Sous l’ancien président Felipe Calderón, qui a lancé une nouvelle approche combative contre les trafiquants de drogue en 2006, le taux de meurtres au Mexique a explosé et a grimpé depuis. On estime que plus de 350 000 personnes ont été tuées depuis 2006 et plus de 100 000 sont portées disparues.

La guerre contre la drogue elle-même a changé, car le Mexique est passé de servir principalement de voie de contrebande de cocaïne en provenance d’Amérique du Sud à produire également des opioïdes synthétiques tels que le fentanyl en utilisant des précurseurs chimiques en provenance de Chine. Aux États-Unis, il y a eu plus de 100 000 décès impliquant des opioïdes synthétiques au cours des 12 mois précédant août.

Le procès de García Luna intervient alors que les administrations du président mexicain, Andrés Manuel López Obrador, et de son homologue Joe Biden tentent de réparer les dommages causés à la coopération en matière de sécurité par l’arrestation par les autorités américaines d’un général mexicain à la retraite, Salvador Cienfuegos, en 2021. Les États-Unis ont rapidement libéré Cienfuegos et abandonné son dossier après avoir reçu une violente réaction du Mexique.

López Obrador dit qu’il a adopté une approche “câlins et non balles” du trafic de drogue, irritant certains observateurs américains qui doutaient de son engagement à l’arrêter. Le procès de García Luna a captivé la presse mexicaine et López Obrador a fourni des mises à jour détaillées sur les débats lors de ses conférences de presse du matin, ce qui correspond à son récit selon lequel ses prédécesseurs étaient tous corrompus.

Comme par le passé, cependant, les responsables mexicains sont encore beaucoup plus susceptibles d’être jugés aux États-Unis que chez eux, où les procureurs ont montré une volonté limitée d’essayer de démanteler les cartels.

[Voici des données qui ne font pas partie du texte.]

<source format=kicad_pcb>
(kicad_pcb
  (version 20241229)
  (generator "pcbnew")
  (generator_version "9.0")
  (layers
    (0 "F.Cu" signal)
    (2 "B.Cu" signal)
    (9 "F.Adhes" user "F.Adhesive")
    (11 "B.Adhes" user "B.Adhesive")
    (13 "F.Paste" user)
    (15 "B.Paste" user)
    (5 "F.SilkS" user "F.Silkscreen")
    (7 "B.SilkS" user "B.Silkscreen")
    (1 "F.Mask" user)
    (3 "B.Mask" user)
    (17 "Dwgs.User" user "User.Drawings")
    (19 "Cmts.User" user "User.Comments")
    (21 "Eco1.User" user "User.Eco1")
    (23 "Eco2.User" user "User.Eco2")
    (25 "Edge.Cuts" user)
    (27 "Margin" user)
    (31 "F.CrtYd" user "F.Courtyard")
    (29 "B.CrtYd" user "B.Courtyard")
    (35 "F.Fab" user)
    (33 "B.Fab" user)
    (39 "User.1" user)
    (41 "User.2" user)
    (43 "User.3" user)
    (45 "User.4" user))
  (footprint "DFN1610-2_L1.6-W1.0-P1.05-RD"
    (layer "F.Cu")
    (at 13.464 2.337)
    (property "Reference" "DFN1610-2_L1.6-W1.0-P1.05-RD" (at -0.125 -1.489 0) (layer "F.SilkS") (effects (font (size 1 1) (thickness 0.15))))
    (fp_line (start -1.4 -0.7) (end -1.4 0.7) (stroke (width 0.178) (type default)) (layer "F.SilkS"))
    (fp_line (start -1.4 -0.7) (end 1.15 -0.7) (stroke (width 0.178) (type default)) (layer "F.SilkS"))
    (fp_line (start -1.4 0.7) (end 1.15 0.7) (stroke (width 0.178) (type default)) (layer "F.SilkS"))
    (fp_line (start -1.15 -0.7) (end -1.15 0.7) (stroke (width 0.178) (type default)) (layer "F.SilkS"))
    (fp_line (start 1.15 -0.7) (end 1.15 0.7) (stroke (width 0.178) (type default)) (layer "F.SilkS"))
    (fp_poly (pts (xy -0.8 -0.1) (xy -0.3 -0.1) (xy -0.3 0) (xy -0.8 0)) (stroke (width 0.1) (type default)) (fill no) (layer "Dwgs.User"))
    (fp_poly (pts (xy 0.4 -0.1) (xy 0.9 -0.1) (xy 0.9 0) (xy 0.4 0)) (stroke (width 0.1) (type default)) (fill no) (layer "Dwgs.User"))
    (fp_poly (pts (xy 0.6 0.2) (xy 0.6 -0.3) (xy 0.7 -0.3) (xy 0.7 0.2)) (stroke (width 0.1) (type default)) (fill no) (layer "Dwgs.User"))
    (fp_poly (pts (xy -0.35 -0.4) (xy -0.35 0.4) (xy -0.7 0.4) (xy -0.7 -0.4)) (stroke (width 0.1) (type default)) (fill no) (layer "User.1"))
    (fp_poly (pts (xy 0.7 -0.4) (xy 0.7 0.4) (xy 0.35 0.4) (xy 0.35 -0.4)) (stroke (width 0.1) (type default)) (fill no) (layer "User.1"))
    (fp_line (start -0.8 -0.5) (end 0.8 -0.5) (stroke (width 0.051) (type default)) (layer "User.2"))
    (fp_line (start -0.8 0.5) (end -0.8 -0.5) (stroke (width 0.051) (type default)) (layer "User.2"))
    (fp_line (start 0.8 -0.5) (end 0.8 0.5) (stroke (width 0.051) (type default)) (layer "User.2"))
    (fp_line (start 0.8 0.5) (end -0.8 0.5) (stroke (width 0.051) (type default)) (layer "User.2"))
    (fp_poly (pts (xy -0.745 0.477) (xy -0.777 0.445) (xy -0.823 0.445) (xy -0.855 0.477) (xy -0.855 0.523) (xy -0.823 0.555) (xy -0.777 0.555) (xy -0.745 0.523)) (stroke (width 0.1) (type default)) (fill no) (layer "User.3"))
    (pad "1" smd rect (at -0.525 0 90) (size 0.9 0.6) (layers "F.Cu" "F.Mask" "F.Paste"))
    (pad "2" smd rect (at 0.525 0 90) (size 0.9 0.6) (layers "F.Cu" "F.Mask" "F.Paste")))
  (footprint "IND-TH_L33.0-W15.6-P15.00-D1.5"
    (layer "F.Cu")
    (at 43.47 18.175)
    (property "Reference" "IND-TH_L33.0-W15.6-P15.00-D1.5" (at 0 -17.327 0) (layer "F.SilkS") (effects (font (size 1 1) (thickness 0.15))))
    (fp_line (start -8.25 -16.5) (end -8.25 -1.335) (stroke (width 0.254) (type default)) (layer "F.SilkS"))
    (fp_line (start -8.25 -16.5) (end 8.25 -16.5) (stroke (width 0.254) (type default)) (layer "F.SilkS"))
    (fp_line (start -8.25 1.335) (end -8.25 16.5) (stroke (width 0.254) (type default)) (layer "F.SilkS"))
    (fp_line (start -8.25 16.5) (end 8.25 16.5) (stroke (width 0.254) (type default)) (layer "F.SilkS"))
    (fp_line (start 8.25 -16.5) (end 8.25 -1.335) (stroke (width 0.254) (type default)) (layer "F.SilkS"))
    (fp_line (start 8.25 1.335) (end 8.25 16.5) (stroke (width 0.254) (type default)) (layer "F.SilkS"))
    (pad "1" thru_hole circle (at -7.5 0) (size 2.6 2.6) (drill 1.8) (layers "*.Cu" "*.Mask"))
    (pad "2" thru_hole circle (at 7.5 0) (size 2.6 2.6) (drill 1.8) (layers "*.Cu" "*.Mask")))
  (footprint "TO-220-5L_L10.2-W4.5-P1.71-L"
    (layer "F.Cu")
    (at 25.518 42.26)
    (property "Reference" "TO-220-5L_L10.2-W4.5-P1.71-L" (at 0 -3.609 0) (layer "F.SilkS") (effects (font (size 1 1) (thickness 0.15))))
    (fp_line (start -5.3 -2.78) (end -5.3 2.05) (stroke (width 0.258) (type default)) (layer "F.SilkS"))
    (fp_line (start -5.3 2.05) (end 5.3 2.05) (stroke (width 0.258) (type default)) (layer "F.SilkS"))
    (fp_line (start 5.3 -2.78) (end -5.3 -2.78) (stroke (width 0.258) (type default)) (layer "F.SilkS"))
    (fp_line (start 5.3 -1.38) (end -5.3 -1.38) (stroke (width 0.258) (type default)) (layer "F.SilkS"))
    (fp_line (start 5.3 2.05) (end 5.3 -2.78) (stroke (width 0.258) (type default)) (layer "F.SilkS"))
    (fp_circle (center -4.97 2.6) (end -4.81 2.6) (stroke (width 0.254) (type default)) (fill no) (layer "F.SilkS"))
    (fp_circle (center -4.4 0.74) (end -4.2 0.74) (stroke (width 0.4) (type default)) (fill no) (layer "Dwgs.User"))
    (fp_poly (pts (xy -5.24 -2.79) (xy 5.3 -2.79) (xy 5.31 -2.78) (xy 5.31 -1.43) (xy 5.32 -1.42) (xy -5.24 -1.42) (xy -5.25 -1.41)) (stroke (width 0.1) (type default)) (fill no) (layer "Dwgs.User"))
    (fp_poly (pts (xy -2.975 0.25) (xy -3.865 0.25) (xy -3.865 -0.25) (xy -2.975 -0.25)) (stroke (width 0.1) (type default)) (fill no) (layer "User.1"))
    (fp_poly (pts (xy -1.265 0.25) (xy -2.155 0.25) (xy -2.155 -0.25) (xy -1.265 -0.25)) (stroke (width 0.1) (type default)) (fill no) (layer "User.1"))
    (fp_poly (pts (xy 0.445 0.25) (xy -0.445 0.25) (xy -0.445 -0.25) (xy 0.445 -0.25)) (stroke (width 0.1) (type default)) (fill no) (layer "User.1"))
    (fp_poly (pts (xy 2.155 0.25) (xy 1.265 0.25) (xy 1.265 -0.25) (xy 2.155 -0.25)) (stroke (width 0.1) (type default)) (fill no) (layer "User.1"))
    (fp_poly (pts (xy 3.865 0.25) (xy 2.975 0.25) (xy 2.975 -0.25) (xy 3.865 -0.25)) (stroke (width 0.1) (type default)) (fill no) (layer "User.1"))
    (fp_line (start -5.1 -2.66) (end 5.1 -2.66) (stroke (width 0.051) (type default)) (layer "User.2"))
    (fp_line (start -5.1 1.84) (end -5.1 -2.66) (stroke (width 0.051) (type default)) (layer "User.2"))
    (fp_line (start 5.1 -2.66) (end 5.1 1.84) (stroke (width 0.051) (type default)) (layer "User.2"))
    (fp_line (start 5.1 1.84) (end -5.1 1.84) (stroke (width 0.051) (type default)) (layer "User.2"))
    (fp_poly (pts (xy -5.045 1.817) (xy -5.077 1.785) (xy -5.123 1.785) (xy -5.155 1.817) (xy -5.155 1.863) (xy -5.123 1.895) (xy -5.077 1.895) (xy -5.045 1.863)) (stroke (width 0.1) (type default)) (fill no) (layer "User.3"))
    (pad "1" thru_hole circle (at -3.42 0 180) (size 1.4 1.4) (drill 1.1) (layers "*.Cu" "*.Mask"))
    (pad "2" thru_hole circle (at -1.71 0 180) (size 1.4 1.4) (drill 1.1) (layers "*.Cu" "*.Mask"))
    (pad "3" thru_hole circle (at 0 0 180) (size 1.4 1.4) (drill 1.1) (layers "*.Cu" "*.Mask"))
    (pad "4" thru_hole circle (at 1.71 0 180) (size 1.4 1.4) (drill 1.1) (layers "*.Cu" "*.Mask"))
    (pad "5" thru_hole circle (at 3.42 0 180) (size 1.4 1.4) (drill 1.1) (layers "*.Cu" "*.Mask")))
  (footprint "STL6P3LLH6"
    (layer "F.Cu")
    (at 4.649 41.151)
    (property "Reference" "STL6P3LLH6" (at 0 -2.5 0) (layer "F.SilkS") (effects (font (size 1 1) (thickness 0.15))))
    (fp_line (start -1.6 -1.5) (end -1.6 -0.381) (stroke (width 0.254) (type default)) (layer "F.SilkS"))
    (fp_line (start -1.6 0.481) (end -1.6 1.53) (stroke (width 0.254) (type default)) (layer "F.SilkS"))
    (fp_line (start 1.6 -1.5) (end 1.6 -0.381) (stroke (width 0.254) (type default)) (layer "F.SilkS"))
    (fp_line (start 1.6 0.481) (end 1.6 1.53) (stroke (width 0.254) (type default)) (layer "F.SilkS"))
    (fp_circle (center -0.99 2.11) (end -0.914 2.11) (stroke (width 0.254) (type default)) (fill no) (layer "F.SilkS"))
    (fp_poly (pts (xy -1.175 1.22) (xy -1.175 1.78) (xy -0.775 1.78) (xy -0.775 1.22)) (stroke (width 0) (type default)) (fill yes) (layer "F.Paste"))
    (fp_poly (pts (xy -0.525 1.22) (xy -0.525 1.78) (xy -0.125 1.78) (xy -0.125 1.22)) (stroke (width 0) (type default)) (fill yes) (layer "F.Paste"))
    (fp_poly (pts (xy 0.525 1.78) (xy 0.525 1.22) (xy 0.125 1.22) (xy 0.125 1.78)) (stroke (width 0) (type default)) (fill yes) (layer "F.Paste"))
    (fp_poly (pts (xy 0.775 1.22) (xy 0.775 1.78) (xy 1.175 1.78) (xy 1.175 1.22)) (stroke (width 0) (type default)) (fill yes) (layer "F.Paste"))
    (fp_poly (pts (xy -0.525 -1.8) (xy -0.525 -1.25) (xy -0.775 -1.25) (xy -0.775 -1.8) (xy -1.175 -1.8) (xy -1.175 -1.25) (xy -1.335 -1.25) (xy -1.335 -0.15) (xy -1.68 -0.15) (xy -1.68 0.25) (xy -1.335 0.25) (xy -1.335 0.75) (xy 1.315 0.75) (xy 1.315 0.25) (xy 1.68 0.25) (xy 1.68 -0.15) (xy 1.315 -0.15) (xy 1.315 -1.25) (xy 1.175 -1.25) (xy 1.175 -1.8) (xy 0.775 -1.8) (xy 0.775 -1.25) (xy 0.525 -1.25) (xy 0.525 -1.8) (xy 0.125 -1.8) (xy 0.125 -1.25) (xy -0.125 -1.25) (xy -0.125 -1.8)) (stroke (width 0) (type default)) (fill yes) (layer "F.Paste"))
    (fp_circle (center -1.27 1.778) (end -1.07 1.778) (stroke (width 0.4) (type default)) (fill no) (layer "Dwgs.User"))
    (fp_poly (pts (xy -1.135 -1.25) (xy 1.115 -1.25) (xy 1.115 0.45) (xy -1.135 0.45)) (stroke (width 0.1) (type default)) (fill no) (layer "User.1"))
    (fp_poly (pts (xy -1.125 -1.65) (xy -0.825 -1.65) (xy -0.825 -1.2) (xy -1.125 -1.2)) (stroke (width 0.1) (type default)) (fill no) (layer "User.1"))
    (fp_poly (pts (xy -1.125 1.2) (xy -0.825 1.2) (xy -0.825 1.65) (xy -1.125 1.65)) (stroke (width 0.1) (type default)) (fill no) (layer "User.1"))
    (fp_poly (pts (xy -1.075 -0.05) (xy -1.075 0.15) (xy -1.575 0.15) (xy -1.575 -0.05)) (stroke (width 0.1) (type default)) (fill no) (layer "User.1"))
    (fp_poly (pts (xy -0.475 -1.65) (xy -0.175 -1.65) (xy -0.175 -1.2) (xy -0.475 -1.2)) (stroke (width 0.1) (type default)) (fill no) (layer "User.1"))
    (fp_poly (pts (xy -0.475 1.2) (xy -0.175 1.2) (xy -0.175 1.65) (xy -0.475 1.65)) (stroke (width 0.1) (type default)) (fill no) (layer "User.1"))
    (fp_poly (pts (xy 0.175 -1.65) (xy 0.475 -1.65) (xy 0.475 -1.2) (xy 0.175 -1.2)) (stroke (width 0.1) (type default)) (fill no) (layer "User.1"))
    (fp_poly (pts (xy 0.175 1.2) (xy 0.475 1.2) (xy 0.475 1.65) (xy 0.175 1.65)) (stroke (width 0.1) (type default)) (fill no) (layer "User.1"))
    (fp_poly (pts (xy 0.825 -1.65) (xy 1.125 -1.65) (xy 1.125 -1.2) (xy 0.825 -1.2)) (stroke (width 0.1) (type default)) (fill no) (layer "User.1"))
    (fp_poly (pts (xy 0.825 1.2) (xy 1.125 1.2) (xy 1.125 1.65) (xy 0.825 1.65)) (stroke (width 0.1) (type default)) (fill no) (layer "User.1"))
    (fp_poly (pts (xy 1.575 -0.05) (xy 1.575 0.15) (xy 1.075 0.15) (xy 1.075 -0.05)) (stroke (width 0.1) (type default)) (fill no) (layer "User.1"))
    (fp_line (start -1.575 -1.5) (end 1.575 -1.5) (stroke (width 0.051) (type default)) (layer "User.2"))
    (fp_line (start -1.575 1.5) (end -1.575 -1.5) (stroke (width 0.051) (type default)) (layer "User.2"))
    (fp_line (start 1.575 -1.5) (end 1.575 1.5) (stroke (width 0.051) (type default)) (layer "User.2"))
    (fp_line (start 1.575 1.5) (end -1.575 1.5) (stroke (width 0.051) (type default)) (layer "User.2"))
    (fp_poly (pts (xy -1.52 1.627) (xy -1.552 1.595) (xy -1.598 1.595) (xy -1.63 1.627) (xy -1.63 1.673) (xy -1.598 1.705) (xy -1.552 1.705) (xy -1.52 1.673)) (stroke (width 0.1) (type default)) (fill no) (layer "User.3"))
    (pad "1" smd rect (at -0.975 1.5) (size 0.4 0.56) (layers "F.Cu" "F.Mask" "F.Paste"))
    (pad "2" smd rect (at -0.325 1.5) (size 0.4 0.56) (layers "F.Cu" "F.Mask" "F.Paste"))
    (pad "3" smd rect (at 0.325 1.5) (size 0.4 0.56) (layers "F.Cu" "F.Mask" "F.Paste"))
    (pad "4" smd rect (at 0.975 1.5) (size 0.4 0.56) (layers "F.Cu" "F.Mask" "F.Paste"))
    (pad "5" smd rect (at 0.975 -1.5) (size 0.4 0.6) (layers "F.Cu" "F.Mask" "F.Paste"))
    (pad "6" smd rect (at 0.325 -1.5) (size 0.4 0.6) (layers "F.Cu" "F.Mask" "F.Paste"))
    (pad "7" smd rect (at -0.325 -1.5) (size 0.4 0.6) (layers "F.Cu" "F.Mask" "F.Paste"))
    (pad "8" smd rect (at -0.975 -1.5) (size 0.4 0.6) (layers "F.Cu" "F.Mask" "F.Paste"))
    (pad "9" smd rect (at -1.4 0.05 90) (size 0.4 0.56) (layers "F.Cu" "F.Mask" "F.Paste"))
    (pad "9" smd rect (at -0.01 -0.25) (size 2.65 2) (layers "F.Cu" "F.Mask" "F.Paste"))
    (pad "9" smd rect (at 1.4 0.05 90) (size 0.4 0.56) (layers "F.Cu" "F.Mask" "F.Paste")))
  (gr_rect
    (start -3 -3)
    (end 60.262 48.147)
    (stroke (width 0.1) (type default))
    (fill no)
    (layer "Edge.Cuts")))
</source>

Alejandro Hope, un ancien responsable du renseignement mexicain qui est maintenant consultant en sécurité, a déclaré que les poursuites américaines contre les trafiquants de drogue mexicains se concentrent sur les crimes liés à la drogue qui traversent les frontières internationales, plutôt que sur les crimes violents tels que le meurtre, et se terminent souvent par des accords de plaidoyer, limitant leur utilité comme moyen de dissuasion.

“Nous parlons de dizaines, voire de milliers de meurtres et aucun d’entre eux ne recevra une seule punition pour ces meurtres”, a-t-il déclaré.